Problem requirements: In the entries below, find the line with "X166855000Y-39570000D03*" and the line with "X141455000Y-39570000D03*"; give again those lines and every line between them, exactly.

Saved data entries

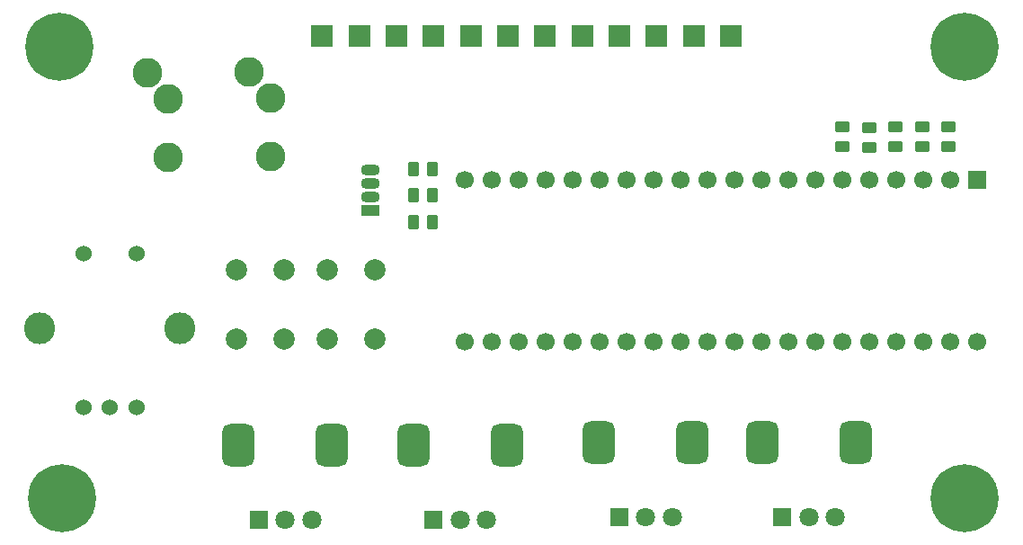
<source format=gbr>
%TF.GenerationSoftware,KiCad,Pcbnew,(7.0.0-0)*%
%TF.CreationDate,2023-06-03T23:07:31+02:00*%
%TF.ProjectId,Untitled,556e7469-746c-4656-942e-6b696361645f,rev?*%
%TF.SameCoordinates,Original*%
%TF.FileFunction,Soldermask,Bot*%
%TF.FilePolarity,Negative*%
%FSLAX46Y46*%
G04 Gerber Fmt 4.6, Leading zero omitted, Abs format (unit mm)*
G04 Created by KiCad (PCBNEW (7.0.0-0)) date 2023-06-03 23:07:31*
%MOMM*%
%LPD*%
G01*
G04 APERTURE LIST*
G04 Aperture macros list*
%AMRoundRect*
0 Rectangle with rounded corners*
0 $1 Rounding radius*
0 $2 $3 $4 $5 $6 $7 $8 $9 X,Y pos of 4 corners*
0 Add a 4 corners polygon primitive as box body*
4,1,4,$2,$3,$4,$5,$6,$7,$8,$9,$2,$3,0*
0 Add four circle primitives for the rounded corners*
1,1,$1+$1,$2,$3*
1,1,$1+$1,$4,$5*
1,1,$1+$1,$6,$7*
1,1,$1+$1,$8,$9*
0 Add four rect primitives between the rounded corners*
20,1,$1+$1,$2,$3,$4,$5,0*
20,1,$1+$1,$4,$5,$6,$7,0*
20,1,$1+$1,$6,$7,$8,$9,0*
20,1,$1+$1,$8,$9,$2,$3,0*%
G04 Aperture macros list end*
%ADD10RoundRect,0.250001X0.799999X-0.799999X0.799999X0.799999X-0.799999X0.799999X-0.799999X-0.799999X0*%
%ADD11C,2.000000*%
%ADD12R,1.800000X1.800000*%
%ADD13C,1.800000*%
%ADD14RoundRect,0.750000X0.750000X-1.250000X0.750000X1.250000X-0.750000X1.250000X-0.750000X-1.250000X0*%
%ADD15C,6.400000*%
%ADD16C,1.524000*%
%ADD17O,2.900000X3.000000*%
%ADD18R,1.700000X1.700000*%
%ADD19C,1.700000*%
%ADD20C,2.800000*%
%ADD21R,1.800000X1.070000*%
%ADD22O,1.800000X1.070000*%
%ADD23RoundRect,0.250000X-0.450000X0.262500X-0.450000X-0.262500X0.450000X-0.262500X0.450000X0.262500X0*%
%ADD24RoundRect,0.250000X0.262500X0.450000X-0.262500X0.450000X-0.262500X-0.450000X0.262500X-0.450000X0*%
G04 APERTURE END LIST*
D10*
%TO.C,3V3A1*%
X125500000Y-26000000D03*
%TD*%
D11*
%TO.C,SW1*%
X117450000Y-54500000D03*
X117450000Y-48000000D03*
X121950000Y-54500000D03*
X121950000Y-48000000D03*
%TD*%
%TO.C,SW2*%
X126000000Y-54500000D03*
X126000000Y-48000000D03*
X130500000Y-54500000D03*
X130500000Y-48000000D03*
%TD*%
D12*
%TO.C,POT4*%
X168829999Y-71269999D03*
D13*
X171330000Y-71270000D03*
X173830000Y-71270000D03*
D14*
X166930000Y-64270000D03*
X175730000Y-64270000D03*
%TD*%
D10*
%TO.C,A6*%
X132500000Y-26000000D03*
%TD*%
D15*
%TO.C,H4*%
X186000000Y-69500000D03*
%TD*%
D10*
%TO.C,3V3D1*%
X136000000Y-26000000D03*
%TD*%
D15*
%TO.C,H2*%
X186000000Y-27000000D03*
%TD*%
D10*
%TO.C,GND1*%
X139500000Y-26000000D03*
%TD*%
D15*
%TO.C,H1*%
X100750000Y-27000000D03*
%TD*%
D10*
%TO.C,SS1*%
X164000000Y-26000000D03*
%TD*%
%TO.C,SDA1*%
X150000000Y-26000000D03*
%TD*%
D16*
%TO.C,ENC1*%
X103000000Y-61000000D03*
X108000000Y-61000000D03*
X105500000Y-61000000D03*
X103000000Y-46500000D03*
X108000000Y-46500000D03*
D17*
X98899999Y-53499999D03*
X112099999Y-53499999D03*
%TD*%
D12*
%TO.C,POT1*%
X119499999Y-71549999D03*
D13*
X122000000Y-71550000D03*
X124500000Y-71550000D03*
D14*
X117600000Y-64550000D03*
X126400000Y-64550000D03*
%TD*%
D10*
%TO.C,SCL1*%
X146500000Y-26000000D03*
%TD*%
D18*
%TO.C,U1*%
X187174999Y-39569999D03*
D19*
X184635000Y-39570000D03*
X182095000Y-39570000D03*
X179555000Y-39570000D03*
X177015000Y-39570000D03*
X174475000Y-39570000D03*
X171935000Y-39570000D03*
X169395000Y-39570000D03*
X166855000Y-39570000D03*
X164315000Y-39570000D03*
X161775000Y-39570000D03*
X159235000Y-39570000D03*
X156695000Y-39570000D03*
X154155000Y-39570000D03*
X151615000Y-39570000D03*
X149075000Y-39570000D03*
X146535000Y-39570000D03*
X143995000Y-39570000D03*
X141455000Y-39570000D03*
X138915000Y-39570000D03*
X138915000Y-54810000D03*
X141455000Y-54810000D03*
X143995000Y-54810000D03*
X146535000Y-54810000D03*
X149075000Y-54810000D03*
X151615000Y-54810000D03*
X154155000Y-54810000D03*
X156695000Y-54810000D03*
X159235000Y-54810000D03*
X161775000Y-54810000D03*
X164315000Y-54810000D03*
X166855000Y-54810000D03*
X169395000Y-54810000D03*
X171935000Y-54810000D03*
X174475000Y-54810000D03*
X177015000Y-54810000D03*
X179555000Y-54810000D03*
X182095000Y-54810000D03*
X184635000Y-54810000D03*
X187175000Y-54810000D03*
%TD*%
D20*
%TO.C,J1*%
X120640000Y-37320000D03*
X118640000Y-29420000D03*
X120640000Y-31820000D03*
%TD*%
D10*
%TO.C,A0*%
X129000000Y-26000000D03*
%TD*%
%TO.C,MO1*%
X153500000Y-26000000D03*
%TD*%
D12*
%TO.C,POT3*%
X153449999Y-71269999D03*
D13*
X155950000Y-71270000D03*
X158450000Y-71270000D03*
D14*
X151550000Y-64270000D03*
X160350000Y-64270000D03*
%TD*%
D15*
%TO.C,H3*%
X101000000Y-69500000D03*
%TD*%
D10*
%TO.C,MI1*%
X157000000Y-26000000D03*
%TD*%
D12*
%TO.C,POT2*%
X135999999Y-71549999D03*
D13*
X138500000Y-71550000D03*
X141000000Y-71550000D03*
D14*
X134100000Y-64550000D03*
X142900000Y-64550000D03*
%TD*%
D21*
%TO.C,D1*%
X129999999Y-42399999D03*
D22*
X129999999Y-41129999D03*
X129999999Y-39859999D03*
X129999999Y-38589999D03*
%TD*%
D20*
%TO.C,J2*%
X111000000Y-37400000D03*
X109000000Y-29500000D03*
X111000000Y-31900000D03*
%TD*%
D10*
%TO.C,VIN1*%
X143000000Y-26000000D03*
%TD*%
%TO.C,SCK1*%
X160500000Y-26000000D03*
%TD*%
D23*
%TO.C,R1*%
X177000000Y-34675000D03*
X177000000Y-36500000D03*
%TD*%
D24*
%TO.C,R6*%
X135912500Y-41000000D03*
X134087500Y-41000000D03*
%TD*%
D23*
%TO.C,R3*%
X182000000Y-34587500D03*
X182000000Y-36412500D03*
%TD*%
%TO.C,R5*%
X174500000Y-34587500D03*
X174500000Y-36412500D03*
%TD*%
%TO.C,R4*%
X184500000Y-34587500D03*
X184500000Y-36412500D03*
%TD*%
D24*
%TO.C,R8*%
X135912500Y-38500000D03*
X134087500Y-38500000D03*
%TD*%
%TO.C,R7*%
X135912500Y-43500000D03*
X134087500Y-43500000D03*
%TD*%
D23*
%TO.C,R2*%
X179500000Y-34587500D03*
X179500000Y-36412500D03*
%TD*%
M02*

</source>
...
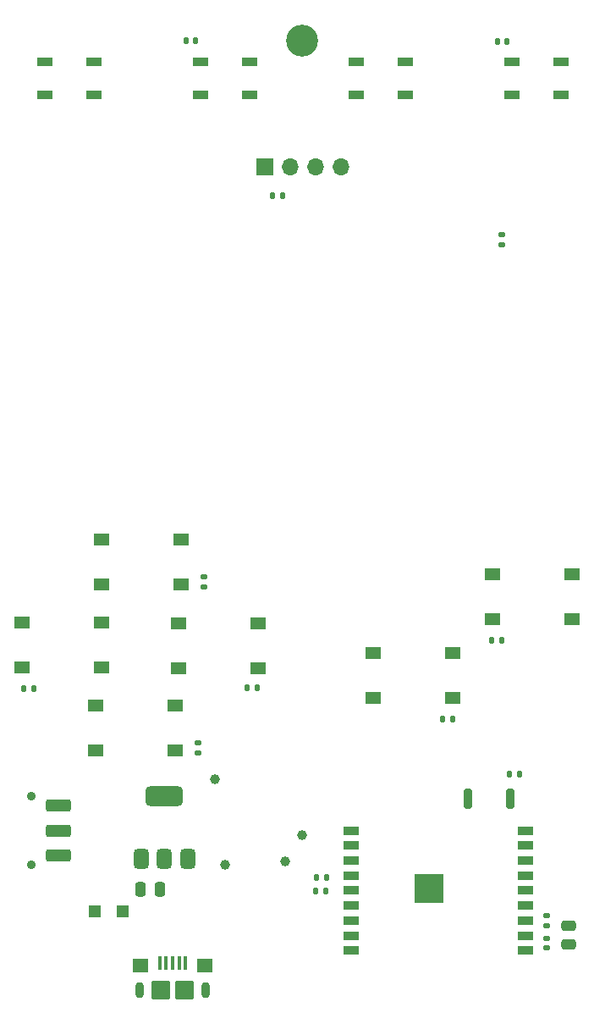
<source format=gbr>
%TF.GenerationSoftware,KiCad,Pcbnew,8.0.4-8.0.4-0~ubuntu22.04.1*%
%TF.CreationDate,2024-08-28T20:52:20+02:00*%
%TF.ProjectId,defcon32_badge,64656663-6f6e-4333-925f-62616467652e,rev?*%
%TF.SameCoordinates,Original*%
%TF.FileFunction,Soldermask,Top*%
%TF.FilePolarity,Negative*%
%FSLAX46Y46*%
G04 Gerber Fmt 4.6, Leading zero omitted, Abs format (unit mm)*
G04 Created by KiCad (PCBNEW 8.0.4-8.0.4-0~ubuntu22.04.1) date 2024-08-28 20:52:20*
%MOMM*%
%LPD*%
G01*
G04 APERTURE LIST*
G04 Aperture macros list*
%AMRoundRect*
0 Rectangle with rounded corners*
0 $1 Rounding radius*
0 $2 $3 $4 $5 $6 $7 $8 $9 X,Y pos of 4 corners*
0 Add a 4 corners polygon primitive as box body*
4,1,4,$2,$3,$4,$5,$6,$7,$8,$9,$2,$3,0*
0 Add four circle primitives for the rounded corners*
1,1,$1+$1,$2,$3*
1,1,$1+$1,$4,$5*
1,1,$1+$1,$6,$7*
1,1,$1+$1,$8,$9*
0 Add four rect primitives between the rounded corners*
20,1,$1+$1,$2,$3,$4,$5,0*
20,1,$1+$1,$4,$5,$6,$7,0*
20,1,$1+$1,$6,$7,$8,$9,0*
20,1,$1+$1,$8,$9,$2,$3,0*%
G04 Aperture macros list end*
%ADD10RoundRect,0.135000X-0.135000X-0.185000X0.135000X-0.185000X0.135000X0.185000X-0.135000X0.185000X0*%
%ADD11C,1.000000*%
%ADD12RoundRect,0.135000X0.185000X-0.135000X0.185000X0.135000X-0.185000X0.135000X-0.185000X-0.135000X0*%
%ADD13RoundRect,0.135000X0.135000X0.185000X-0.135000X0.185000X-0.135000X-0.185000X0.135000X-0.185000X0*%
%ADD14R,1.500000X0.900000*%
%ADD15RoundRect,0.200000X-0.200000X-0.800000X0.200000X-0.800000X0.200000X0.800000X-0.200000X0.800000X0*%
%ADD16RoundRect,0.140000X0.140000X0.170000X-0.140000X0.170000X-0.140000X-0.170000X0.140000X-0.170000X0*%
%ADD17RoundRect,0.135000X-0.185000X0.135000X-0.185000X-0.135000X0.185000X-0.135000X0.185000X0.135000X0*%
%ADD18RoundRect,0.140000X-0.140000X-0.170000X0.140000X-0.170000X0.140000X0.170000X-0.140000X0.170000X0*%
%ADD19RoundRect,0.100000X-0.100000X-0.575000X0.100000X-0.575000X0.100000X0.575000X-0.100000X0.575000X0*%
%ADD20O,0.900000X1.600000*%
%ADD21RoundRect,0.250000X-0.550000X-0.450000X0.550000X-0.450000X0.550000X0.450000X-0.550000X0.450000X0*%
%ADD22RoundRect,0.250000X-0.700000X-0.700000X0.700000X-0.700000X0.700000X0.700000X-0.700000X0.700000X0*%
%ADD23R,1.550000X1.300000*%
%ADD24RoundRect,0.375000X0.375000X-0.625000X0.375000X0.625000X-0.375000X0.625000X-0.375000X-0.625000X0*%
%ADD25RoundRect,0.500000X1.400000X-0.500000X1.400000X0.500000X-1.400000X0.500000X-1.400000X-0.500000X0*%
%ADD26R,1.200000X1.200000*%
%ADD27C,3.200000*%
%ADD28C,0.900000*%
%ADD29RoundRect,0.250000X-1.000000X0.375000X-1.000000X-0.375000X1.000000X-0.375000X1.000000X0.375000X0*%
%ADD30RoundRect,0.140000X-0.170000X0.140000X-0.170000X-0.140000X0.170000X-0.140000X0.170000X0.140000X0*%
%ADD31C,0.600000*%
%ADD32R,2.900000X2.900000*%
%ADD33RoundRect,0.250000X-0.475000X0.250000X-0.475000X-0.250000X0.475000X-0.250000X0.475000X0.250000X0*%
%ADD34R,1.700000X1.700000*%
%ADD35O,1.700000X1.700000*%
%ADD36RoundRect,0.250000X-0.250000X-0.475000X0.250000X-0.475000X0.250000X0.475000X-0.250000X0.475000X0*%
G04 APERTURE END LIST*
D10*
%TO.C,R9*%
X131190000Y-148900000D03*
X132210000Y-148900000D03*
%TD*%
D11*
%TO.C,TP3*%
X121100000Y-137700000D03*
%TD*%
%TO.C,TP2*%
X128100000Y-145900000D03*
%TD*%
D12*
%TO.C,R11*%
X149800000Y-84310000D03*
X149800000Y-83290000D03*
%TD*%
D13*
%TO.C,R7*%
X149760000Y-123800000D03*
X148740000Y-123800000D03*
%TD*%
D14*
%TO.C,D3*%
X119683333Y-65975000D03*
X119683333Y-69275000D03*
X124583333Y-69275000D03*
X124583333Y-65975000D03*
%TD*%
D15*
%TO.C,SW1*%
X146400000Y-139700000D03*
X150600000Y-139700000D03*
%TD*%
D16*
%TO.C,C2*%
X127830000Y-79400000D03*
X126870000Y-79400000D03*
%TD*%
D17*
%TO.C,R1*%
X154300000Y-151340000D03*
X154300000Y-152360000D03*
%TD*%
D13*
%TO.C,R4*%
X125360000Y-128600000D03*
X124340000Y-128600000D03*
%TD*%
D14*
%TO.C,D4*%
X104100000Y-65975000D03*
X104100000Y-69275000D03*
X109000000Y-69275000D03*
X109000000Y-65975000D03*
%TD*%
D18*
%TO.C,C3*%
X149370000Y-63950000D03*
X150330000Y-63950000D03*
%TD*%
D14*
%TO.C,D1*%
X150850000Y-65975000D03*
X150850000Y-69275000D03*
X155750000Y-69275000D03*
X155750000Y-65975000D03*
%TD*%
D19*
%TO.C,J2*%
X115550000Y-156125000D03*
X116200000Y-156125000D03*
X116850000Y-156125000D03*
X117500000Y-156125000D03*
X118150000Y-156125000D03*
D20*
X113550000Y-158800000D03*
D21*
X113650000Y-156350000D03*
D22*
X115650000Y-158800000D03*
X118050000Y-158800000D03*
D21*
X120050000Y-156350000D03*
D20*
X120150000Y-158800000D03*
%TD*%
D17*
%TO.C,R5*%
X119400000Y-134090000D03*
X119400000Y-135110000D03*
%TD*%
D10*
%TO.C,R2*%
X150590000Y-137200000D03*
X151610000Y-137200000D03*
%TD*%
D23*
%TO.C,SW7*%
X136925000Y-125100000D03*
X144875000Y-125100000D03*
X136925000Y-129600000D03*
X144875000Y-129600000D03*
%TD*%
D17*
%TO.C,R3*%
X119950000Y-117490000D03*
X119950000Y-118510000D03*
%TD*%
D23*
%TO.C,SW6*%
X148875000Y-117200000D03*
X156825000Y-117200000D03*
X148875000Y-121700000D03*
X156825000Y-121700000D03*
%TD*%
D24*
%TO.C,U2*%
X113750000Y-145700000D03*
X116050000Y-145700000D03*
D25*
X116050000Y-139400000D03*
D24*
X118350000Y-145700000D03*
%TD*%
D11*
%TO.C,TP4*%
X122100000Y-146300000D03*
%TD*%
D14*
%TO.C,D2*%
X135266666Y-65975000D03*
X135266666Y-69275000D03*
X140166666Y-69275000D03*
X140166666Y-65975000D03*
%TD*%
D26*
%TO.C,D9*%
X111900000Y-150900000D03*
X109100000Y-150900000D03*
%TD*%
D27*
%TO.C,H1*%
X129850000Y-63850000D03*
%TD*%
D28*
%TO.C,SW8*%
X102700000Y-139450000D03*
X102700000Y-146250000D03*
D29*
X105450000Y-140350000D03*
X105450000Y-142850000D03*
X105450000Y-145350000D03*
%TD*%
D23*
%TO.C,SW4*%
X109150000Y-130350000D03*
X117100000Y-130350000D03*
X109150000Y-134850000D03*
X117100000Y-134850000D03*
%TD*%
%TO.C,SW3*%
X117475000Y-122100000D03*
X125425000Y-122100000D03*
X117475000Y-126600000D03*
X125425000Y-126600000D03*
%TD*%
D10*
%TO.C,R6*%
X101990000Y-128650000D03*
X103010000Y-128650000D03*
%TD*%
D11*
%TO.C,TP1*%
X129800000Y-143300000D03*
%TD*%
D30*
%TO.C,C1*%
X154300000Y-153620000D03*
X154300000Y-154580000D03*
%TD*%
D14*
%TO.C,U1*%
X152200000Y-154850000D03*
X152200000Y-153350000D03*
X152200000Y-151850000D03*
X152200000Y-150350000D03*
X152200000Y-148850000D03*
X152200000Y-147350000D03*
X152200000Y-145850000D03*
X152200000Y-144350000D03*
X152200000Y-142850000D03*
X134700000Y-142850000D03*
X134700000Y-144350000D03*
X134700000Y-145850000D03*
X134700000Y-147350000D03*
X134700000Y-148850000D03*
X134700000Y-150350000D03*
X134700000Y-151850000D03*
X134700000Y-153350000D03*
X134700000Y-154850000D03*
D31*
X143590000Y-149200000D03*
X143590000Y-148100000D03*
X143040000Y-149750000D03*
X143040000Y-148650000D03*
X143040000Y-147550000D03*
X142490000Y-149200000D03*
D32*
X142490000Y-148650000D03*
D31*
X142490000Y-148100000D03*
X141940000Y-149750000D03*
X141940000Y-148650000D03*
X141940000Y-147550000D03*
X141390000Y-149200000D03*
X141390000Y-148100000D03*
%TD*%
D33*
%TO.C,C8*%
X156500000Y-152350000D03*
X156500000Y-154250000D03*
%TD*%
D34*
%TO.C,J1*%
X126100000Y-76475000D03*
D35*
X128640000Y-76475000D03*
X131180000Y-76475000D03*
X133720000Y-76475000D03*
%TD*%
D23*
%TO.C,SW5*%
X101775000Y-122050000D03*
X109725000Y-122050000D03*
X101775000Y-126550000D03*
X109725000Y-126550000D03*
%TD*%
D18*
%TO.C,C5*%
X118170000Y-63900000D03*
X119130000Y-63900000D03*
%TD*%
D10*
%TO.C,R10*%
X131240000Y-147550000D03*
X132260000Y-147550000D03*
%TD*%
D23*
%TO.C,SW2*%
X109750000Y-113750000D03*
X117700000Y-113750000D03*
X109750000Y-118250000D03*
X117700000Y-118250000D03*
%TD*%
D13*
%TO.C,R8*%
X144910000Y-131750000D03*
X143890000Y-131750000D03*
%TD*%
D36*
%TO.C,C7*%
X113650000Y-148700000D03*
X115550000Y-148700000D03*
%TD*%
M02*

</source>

Task answer:
X166855000Y-39570000D03*
X164315000Y-39570000D03*
X161775000Y-39570000D03*
X159235000Y-39570000D03*
X156695000Y-39570000D03*
X154155000Y-39570000D03*
X151615000Y-39570000D03*
X149075000Y-39570000D03*
X146535000Y-39570000D03*
X143995000Y-39570000D03*
X141455000Y-39570000D03*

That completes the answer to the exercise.